VIDEO: In with the old, out with the new
MAKING use of everything that can be saved and recycled is how the Grafton group Mend and Make Do are helping combat the homelessness problem in the area.
With a new premises in South Grafton, the group is going to start working on a wider range of projects.
Page MP Kevin Hogan and Clarence MP Chris Gulaptis both attended the official opening this week.
"In the roles myself and Chris have we see the very best in the community, and we see the worst in the community," Mr Hogan said at the launch.
"It's great to be here to acknowledge this today and to have been of some assistance, because this type of grassroots community organisation is essential for a functional community.
"Governments play a role and we can assist, but governments can't drive this. This is only works if people who want to make a difference and help their community get in.
"I humbly thank people like you for the work you are doing in our community, because it really is important and changes lives for the better."
Ursula Tunks, who helped set up the group, said tit had worked towards opening a new op shop and area where it could run workshops that give people new skills and help them feel included.

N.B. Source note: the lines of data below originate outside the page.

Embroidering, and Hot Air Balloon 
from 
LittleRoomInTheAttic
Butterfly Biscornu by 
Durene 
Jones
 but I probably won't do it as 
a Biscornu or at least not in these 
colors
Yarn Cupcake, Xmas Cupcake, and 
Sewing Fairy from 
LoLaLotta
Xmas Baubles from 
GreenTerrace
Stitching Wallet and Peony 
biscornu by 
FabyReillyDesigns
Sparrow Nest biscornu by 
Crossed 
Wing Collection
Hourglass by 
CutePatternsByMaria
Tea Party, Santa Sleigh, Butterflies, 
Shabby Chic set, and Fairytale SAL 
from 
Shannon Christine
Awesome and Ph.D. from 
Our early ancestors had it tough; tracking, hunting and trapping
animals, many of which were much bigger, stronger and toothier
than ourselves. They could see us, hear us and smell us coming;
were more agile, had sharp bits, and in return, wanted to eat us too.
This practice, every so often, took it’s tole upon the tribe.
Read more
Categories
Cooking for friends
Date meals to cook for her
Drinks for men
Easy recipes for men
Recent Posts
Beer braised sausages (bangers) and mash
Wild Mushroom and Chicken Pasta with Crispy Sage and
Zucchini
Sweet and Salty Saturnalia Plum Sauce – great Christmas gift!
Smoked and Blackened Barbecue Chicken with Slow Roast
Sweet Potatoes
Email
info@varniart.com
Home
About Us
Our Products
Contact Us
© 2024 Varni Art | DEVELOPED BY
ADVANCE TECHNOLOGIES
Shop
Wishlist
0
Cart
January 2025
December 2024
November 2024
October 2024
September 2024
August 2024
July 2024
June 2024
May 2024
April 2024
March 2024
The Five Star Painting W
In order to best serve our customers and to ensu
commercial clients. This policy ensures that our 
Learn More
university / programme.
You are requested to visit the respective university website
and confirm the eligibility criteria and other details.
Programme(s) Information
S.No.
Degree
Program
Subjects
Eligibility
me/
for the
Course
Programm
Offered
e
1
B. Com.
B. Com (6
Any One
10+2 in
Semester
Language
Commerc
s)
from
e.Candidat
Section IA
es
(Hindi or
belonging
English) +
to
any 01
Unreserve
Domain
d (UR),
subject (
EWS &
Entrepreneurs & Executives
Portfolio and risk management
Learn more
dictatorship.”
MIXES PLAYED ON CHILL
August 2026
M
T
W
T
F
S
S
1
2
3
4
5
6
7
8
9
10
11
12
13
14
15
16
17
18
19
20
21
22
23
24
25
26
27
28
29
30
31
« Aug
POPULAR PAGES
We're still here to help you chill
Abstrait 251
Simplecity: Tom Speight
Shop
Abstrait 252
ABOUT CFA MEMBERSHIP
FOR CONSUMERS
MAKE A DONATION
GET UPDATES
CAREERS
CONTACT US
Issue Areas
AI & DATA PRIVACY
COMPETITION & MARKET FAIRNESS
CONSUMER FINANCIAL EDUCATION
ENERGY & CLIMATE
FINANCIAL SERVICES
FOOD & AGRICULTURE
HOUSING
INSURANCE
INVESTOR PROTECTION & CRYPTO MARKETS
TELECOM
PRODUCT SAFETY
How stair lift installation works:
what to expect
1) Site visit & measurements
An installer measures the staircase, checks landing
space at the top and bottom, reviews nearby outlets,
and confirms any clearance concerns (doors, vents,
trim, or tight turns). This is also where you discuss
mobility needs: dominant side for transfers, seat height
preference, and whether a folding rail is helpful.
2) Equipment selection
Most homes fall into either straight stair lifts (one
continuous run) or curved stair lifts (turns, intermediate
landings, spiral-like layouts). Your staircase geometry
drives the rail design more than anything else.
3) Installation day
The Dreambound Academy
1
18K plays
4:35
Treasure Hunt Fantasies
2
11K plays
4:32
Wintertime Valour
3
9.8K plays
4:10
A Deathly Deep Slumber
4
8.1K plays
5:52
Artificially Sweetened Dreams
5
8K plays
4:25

"What we want to be able to do is get to a position where the op shop part funds the rent and then we can go out to other not for profits and say what can we do with our skills here that will help you," Ms Tunks said.
"Now that we are in here we can start to cater towards traditionally male arts and crafts. We've got leather working tools, we can do some furniture restoration," she said.
"Now we've got that space we can cater for that."
Ms Tunks said they began work on toiletries kits after discovering a stock pile of supplies in the storeroom of one of the local charities who didn't have the man power to compile them.
"We're close to 2000 kits that we've got out completely unfunded with a really conservative value on the adult kits of about $10," she said.
"That's $20,000 worth of support to not just the homeless people but the agencies."
Ms Tunks added that their group works to support the agencies that help homeless people.
"At the end of the day we don't have the expertise to be working at the coal face with homeless people or anyone else in need, but we can support the agencies by providing this service and making their jobs easier," she said.